Output the lines of the records below exactly, beginning at their first line and ending at the line with "병렬 말뭉치 구축 지원 및 점역 소프트웨어 개발 지원"; include no pictures.

Stored data entries:
"""
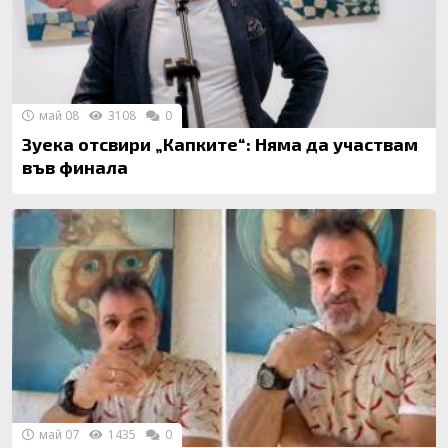
май 08
3108
0
Зуека отсвири „Капките“: Няма да участвам
във финала
май 07
1435
0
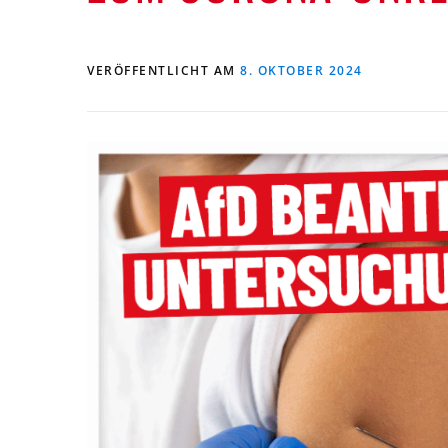
VERÖFFENTLICHT AM
8. OKTOBER 2024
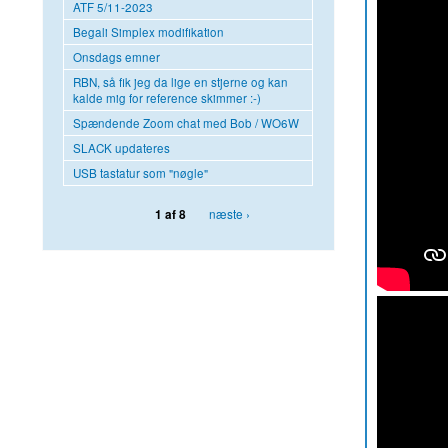
ATF 5/11-2023
Begali Simplex modifikation
Onsdags emner
RBN, så fik jeg da lige en stjerne og kan
kalde mig for reference skimmer :-)
Spændende Zoom chat med Bob / WO6W
SLACK updateres
USB tastatur som "nøgle"
næste ›
1 af 8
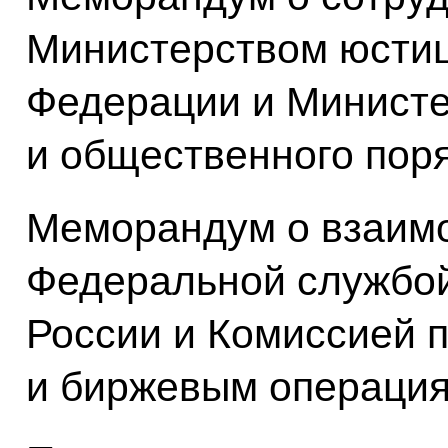
Министерством юстиц
Федерации и Минист
и общественного пор
Меморандум о взаим
Федеральной службо
России и Комиссией 
и биржевым операци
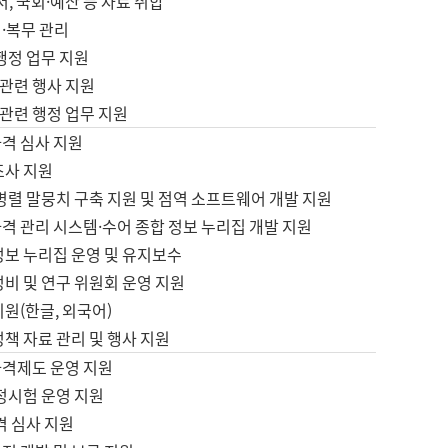
서, 국회·예산 등 자료 취합
·복무 관리
 행정 업무 지원
자 관련 행사 지원
자 관련 행정 업무 지원
자격 심사 지원
조사 지원
병렬 말뭉치 구축 지원 및 점역 소프트웨어 개발 지원
격 관리 시스템·수어 종합 정보 누리집 개발 지원
정보 누리집 운영 및 유지보수
정비 및 연구 위원회 운영 지원
지원(한글, 외국어)
정책 자료 관리 및 행사 지원
자격제도 운영 지원
정시험 운영 지원
격 심사 지원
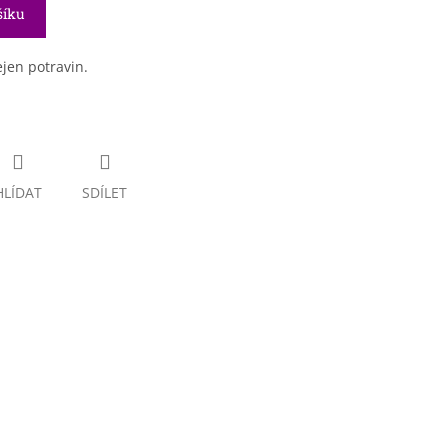
šíku
jen potravin.
HLÍDAT
SDÍLET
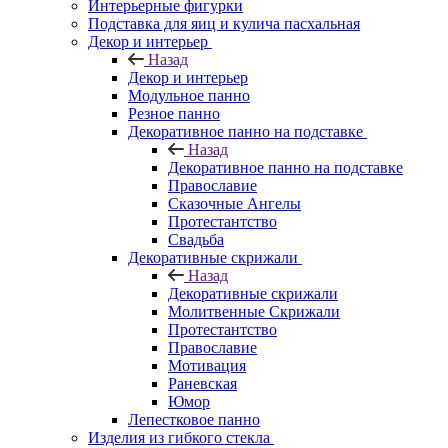
Интерьерные фигурки
Подставка для яиц и кулича пасхальная
Декор и интерьер
Назад
Декор и интерьер
Модульное панно
Резное панно
Декоративное панно на подставке
Назад
Декоративное панно на подставке
Православие
Сказочные Ангелы
Протестантство
Свадьба
Декоративные скрижали
Назад
Декоративные скрижали
Молитвенные Скрижали
Протестантство
Православие
Мотивация
Раневская
Юмор
Лепестковое панно
Изделия из гибкого стекла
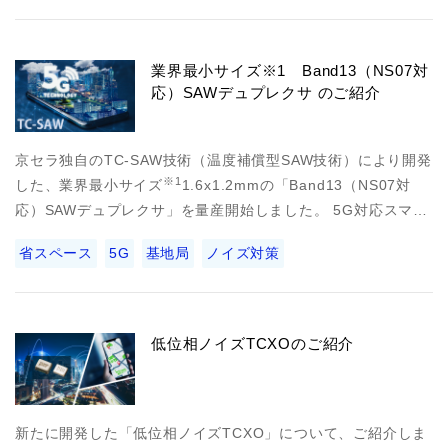
業界最小サイズ※1 Band13（NS07対
応）SAWデュプレクサ のご紹介
京セラ独自のTC-SAW技術（温度補償型SAW技術）により開発
※1
した、業界最小サイズ
1.6x1.2mmの「Band13（NS07対
応）SAWデュプレクサ」を量産開始しました。 5G対応スマ…
省スペース
5G
基地局
ノイズ対策
低位相ノイズTCXOのご紹介
新たに開発した「低位相ノイズTCXO」について、ご紹介しま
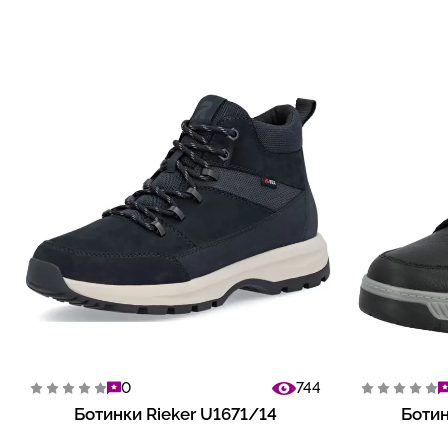
0
744
Ботинки Rieker U1671/14
Ботин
"""
SOLUTION FOR THIS PROBLEM:
май 08
3108
0
Зуека отсвири „Капките“: Няма да участвам
във финала
май 07
1435
0
VERÖFFENTLICHT AM
8. OKTOBER 2024
ATF 5/11-2023
Begali Simplex modifikation
Onsdags emner
RBN, så fik jeg da lige en stjerne og kan
kalde mig for reference skimmer :-)
Spændende Zoom chat med Bob / WO6W
SLACK updateres
USB tastatur som "nøgle"
næste ›
1 af 8
Министерством юстиц
Федерации и Минист
и общественного пор
Меморандум о взаим
Федеральной службо
России и Комиссией 
и биржевым операци
서, 국회·예산 등 자료 취합
·복무 관리
 행정 업무 지원
자 관련 행사 지원
자 관련 행정 업무 지원
자격 심사 지원
조사 지원
병렬 말뭉치 구축 지원 및 점역 소프트웨어 개발 지원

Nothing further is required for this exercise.